Pensateci bene, lavoratori italiani: questo è il tradimento più grave degli ultimi decenni. Da decenni ci ripetono la solita cantilena buonista: “gli immigrati fanno i lavori che gli italiani non vogliono più fare”. Falso! La verità economica è sotto gli occhi di tutti: una carenza reale di manodopera farebbe schizzare in alto i salari, migliorerebbe le condizioni contrattuali, costringerebbe le imprese a investire in formazione e in tecnologie. Invece la CGIL, ossessionata dal multiculturalismo e dai finanziamenti UE, spinge per aprire i rubinetti dell’immigrazione irregolare e regolare, inondando il mercato del lavoro di braccia a basso costo. Risultato? Salari depressi, contratti da schiavi, posti di lavoro rubati ai giovani italiani che non trovano più occupazione dignitosa. E mentre i nostri autisti vengono massacrati di botte sugli autobus da maliani con precedenti (come accaduto a Verona solo poche settimane fa), la CGIL tace o, peggio, difende i “nuovi iscritti” stranieri.

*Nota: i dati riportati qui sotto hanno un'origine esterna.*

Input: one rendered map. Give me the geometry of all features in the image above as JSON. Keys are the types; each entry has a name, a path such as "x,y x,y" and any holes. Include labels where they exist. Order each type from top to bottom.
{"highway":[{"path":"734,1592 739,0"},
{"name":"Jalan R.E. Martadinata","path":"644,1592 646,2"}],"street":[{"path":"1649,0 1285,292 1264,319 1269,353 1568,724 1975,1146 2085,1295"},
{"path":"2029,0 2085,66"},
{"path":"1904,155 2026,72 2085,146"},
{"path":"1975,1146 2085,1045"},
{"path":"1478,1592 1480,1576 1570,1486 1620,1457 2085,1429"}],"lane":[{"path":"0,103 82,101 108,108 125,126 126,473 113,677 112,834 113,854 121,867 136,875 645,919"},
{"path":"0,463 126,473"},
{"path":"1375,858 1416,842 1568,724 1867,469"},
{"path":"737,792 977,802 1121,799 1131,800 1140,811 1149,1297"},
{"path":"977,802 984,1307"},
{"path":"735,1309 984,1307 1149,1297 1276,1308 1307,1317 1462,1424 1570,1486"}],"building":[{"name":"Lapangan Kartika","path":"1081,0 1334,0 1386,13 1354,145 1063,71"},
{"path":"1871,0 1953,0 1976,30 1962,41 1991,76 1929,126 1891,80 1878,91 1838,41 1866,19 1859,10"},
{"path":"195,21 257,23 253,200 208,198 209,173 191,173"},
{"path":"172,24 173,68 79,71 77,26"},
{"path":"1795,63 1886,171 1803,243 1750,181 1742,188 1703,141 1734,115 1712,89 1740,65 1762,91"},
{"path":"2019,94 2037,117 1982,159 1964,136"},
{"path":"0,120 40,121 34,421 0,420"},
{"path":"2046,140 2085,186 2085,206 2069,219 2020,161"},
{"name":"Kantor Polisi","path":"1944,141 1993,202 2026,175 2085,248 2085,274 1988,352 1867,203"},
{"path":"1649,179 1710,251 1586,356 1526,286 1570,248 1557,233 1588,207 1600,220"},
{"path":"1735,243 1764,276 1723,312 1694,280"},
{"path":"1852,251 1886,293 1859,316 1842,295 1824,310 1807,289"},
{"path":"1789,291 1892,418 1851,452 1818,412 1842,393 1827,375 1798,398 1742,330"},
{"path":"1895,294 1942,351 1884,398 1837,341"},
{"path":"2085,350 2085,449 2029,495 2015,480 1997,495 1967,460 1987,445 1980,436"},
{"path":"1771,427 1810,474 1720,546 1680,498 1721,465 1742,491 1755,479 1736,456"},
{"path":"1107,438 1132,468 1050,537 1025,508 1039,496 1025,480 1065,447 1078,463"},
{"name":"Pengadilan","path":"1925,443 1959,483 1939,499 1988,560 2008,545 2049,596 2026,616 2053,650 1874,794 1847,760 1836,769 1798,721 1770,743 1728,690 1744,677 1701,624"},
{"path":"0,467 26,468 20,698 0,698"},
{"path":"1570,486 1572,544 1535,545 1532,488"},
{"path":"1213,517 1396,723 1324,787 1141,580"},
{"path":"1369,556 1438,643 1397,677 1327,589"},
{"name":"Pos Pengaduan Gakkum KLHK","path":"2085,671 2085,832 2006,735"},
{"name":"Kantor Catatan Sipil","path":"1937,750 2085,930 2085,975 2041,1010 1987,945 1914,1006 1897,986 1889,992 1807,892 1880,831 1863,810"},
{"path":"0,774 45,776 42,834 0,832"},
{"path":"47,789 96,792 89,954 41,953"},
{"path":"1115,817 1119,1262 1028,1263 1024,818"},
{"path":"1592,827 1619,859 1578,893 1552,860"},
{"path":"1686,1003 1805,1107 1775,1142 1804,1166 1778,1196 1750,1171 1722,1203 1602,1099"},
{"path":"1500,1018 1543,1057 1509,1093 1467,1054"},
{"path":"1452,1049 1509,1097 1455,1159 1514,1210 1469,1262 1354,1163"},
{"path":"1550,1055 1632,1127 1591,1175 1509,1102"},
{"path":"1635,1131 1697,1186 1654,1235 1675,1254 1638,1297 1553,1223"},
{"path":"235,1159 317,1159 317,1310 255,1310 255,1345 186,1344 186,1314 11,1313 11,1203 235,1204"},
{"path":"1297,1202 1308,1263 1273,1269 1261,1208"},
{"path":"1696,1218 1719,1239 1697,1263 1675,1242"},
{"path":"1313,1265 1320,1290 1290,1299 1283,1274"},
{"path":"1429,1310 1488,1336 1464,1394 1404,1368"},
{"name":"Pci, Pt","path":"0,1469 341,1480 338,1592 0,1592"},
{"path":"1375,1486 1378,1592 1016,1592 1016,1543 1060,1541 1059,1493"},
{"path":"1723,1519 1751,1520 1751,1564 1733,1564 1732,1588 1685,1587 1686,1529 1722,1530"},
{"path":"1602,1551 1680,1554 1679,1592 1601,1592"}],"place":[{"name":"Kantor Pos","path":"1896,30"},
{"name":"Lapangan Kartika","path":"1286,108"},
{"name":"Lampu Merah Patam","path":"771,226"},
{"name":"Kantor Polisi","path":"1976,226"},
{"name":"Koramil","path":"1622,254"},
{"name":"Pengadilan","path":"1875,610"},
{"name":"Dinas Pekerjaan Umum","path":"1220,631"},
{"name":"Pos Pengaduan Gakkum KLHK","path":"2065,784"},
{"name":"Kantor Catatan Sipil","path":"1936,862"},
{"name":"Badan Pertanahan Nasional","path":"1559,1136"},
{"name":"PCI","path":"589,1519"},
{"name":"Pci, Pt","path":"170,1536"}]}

Landini, dopo le elezioni, ha fatto la sua prima visita ufficiale in un centro di accoglienza a Bari, tra 545 richiedenti asilo. Non in una fabbrica italiana in crisi, non davanti a un magazzino dove i nostri operai rischiano ogni giorno. No: dal lato degli invasori. E ora creano persino un “coordinamento nazionale migranti” dentro la Flai, alleato con l’ONG Mediterranea di Luca Casarini. È chiaro: la CGIL ha scelto da che parte stare. Non più con l’operaio italiano che paga le tasse e mantiene il sistema, ma con chi arriva senza documenti, pretende diritti e spesso porta solo problemi di ordine pubblico.

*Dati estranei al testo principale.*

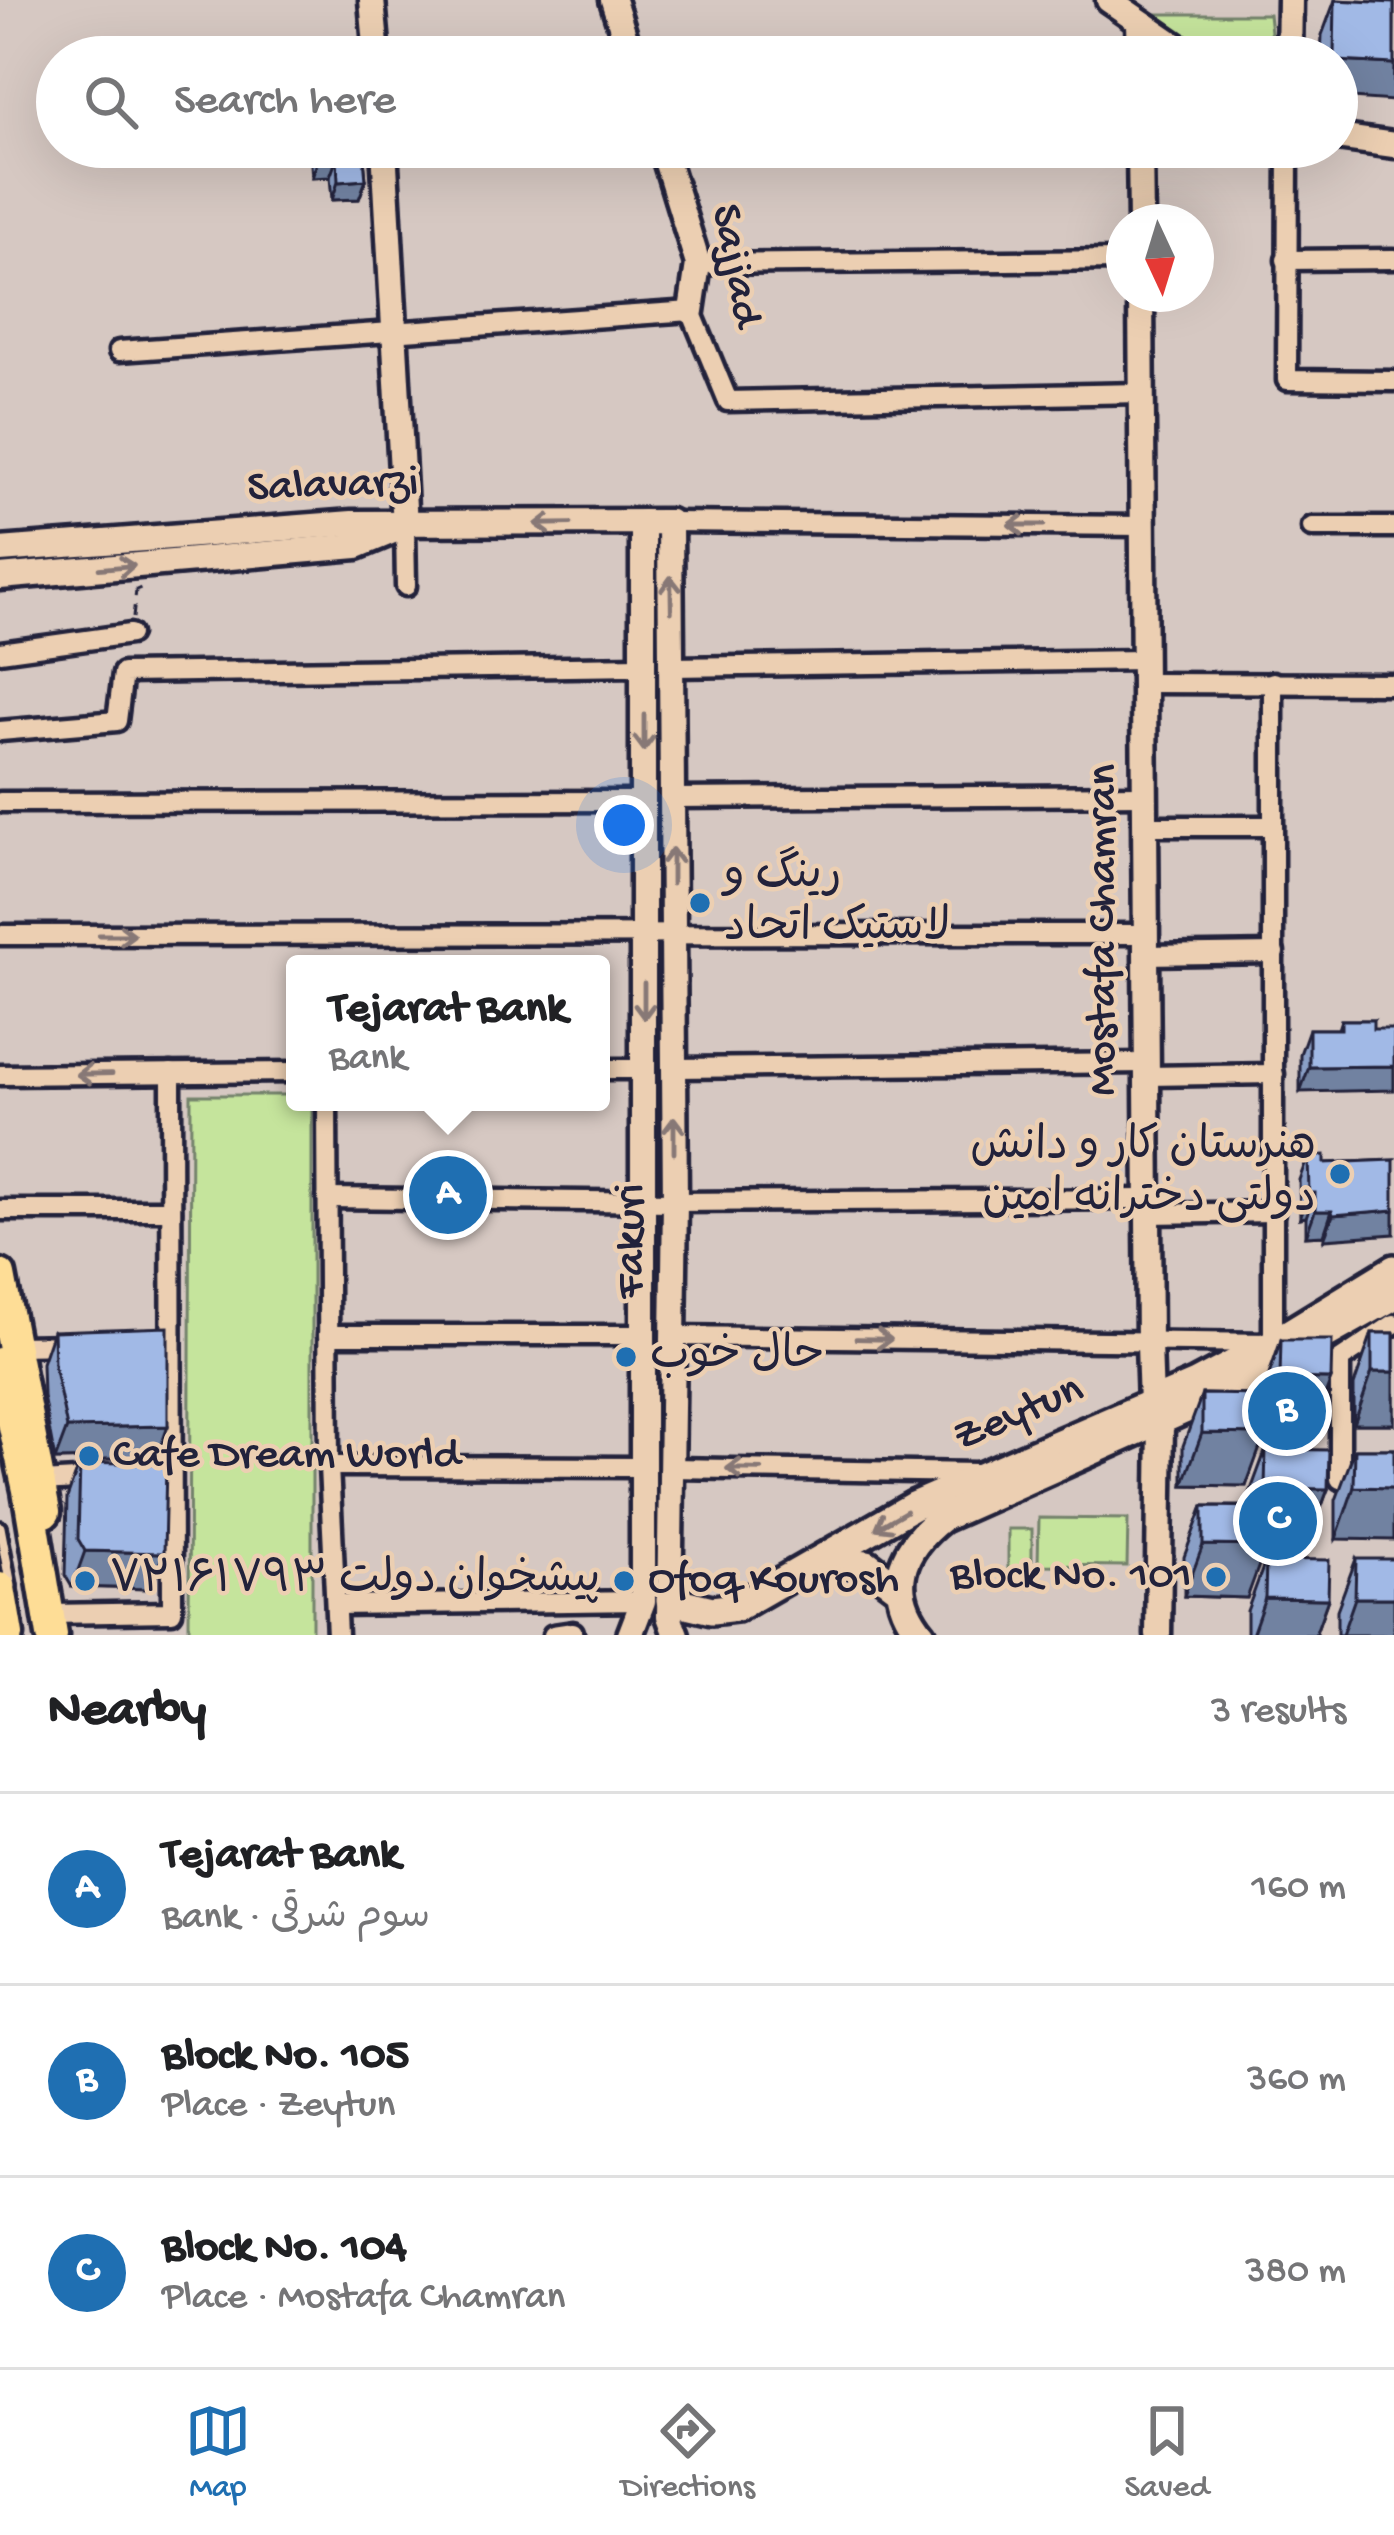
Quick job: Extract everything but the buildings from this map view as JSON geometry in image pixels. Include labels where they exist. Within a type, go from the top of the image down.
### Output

È un allarme rosso, un tradimento che grida vendetta. I lavoratori italiani hanno tutto da guadagnare da una vera politica di rimpatri e stop all’immigrazione incontrollata: più posti di lavoro, salari più alti, sicurezza sui mezzi pubblici e nelle fabbriche. La CGIL invece ha scelto di sopravvivere come lobby degli stranieri, succhiando soldi pubblici e quote associative mentre l’Italia affonda.
Basta! È ora che i veri sindacati, quelli che mettono l’Italia al primo posto, prendano il posto di questo relitto ideologico. È ora che il governo chiuda i rubinetti dei fondi UE per l’invasione e che gli italiani capiscano: chi difende l’immigrazione selvaggia non difende i lavoratori, li affossa. Svegliamoci prima che sia troppo tardi: la CGIL ha scelto gli immigrati. Noi scegliamo l’Italia!